Jun 8, 11:49 AM

Apple Study Reveals AI Reasoning Limits; Amazon, IBM, Salesforce Report Major Agentic AI Productivity Gains

Recent research from Apple has raised questions about the capabilities of large language models (LLMs) and large reasoning models (LRMs) in handling complex tasks. The paper, titled 'The Illusion of Thinking,' finds that while standard LLMs perform well on low-complexity tasks, both LLMs and advanced reasoning models such as Claude, DeepSeek-R1, and o3-mini struggle or 'collapse' as task complexity increases. The study highlights that these AI models, despite sophisticated self-reflection mechanisms and increased token capacity, primarily rely on pattern matching rather than true reasoning. As complexity rises, their accuracy and ability to generalize diminish. Standard evaluation benchmarks may not fully capture reasoning quality, according to some researchers. In parallel, the adoption of agentic AI—systems of autonomous AI agents—is accelerating in enterprise and technology sectors. Reports show that AI agents are now responsible for significant portions of code generation, business process automation, and branding tasks.
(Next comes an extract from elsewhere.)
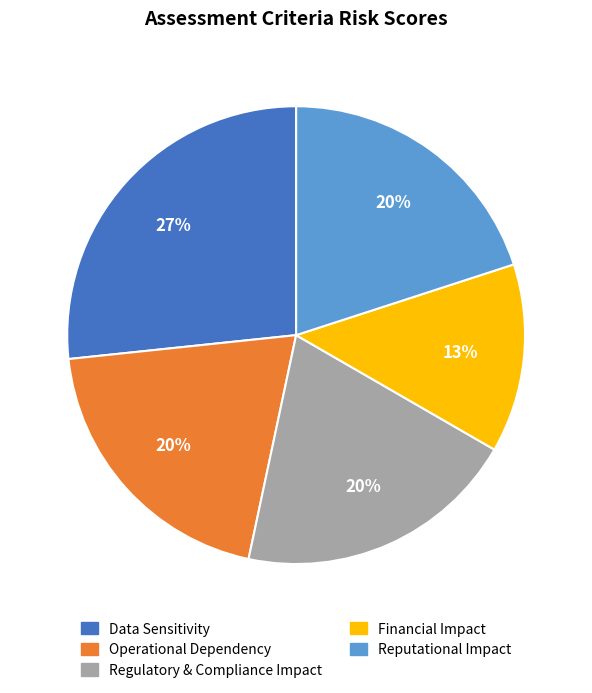

To the nearest percent, what is the combined percentage of Reputational Impact and Operational Dependency?

40%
Tools like Lovart AI have enabled entrepreneurs to build brands such as Vegan Vogue, a luxury vegan handbag line, in under 10 minutes using a single prompt, complete with a PETA-approved vegan seal. Tech companies such as Amazon, Salesforce, and Cognizant report substantial productivity improvements and cost savings through the deployment of AI agents across coding, testing, and customer support functions. Amazon's use of its Q Developer Agent has reduced application upgrade times from weeks to hours and saved $260 million annually. IBM reports $3.5 billion in annual productivity run-rate savings, while Salesforce's CodeGenie model has processed over 7 million code lines and saved 30,000 monthly hours. Industry analysts note that the rise of agentic AI is transforming traditional software development, with low-code and no-code platforms enabling faster application development and more autonomous business process management.